HIPAA does not preempt state laws that provide for access to medical records
in legal proceedings and for public health and safety. HIPAA allows reporting of
communicable diseases, child abuse, violent injuries, and other mandatory
public health reports, as well as to prevent crimes by the patient. [
HIPAA
Privacy Rule and Public Health - Guidance from CDC and the U.S. Department
of Health and Human Services, MMWR 2003;52(Supl)
It also allows the
discovery of information in legal trials when ordered by the court. Thus a
hospital defending a medical malpractice lawsuit would have access to the
patient's medical records as ordered by the court or as available under other
state laws.
Not surprisingly, HHS excepts its own access to medical information from both
the patient authorization requirement and the minimal necessary requirement.
This allows the federal government access to medical records to audit for
billing fraud, compliance with the Medicare/Medicaid quality assurance rules,
and so it assure audit compliance with the HIPAA privacy rule.

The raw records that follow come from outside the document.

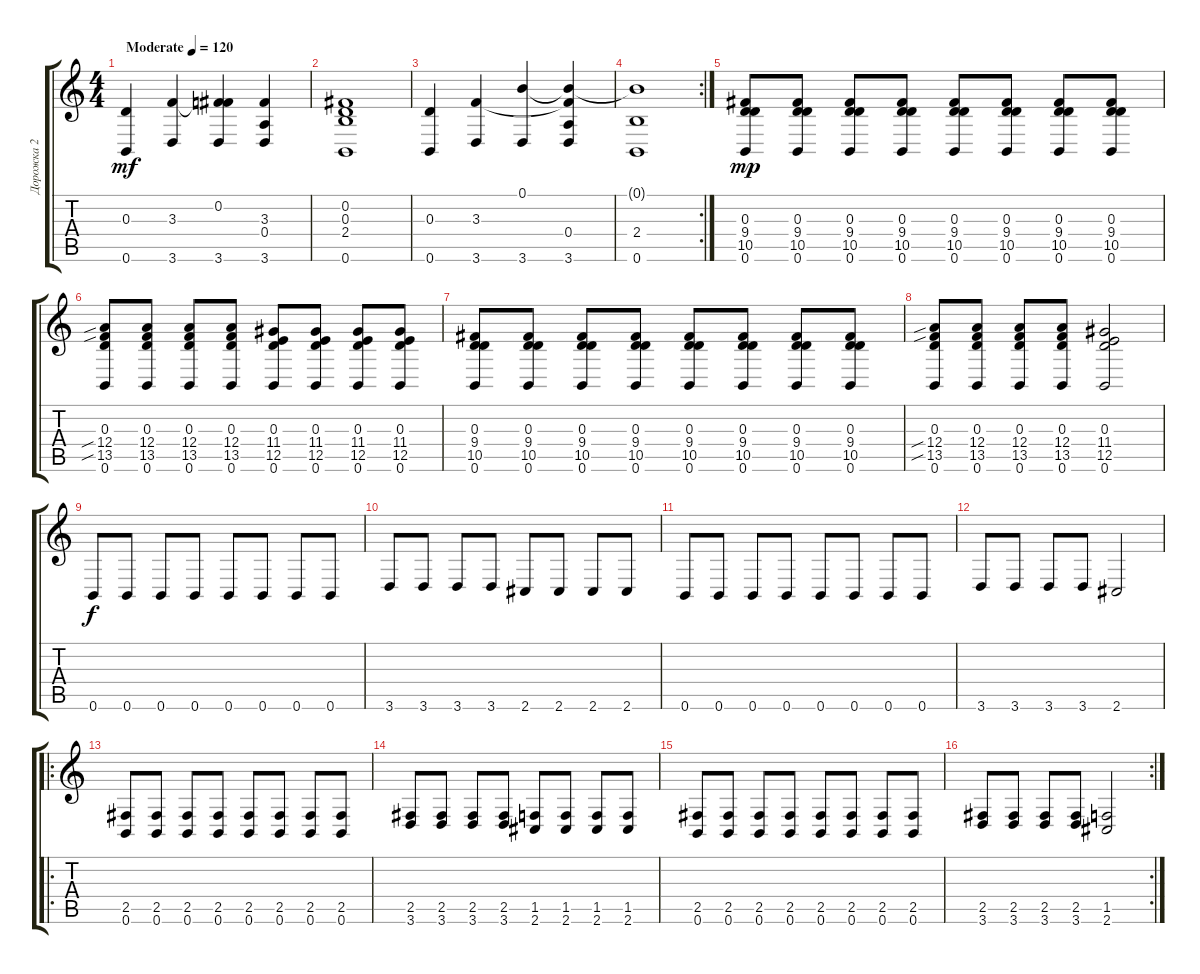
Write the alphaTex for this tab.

\track ("Дорожка 2" "Дорожка 2") {instrument acousticguitarsteel}
\staff {score tabs}
\tuning (B3 Gb3 D3 A2 E2 B1) {hide}
\ts (4 4)
\tempo (120 "Moderate")
\clef g2
\ks c
(0.3 0.6).4{dy mf instrument acousticguitarsteel} (3.3 3.6).4 (0.2 3.3{t} 3.6).4 (3.3 0.4 3.6).4 |
(0.2 0.3 2.4 0.6).1 |
(0.3 0.6).4 (3.3 3.6).4 (0.1 3.6).4 (0.1{t} 3.3{t} 0.4 3.6).4 |
\rc 2
(0.1{t} 2.4 0.6).1 |
(0.3 9.4 10.5 0.6).8{dy mp} (0.3 9.4 10.5 0.6).8 (0.3 9.4 10.5 0.6).8 (0.3 9.4 10.5 0.6).8 (0.3 9.4 10.5 0.6).8 (0.3 9.4 10.5 0.6).8 (0.3 9.4 10.5 0.6).8 (0.3 9.4 10.5 0.6).8 |
(0.3 12.4{sib} 13.5{sib} 0.6).8 (0.3 12.4 13.5 0.6).8 (0.3 12.4 13.5 0.6).8 (0.3 12.4 13.5 0.6).8 (0.3 11.4 12.5 0.6).8 (0.3 11.4 12.5 0.6).8 (0.3 11.4 12.5 0.6).8 (0.3 11.4 12.5 0.6).8 |
(0.3 9.4 10.5 0.6).8 (0.3 9.4 10.5 0.6).8 (0.3 9.4 10.5 0.6).8 (0.3 9.4 10.5 0.6).8 (0.3 9.4 10.5 0.6).8 (0.3 9.4 10.5 0.6).8 (0.3 9.4 10.5 0.6).8 (0.3 9.4 10.5 0.6).8 |
(0.3 12.4{sib} 13.5{sib} 0.6).8 (0.3 12.4 13.5 0.6).8 (0.3 12.4 13.5 0.6).8 (0.3 12.4 13.5 0.6).8 (0.3 11.4 12.5 0.6).2 |
0.6.8{dy f} 0.6.8 0.6.8 0.6.8 0.6.8 0.6.8 0.6.8 0.6.8 |
3.6.8 3.6.8 3.6.8 3.6.8 2.6.8 2.6.8 2.6.8 2.6.8 |
0.6.8 0.6.8 0.6.8 0.6.8 0.6.8 0.6.8 0.6.8 0.6.8 |
3.6.8 3.6.8 3.6.8 3.6.8 2.6.2 |
\ro
(2.5 0.6).8{volume 11 instrument overdrivenguitar} (2.5 0.6).8 (2.5 0.6).8 (2.5 0.6).8 (2.5 0.6).8 (2.5 0.6).8 (2.5 0.6).8 (2.5 0.6).8 |
(2.5 3.6).8 (2.5 3.6).8 (2.5 3.6).8 (2.5 3.6).8 (1.5 2.6).8 (1.5 2.6).8 (1.5 2.6).8 (1.5 2.6).8 |
(2.5 0.6).8 (2.5 0.6).8 (2.5 0.6).8 (2.5 0.6).8 (2.5 0.6).8 (2.5 0.6).8 (2.5 0.6).8 (2.5 0.6).8 |
\rc 2
(2.5 3.6).8 (2.5 3.6).8 (2.5 3.6).8 (2.5 3.6).8 (1.5 2.6).2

HIPAA allows medical information to be released when necessary to identify
patients. In one case, a woman without identification was struck by a car and
brought into the hospital in a coma. Her picture and medical condition were
released to the press to try to find any relatives or others who could identify
her. More generally, HIPAA allows the release of information without the
patient's authorization when, in the medical care providers' best judgment, it is
in the patient's interest. Despite this language, medical care providers are very
reluctant to release information unless it is clearly allowed by HIPAA. In some
cases, hospitals have refused to tell relatives if a patient is in the hospital
because the hospital believed that it would violate HIPAA. While this was
never the intent of HIPAA, this confusion will continue until HHS gives more
detailed information about what the regulations mean in specific situations.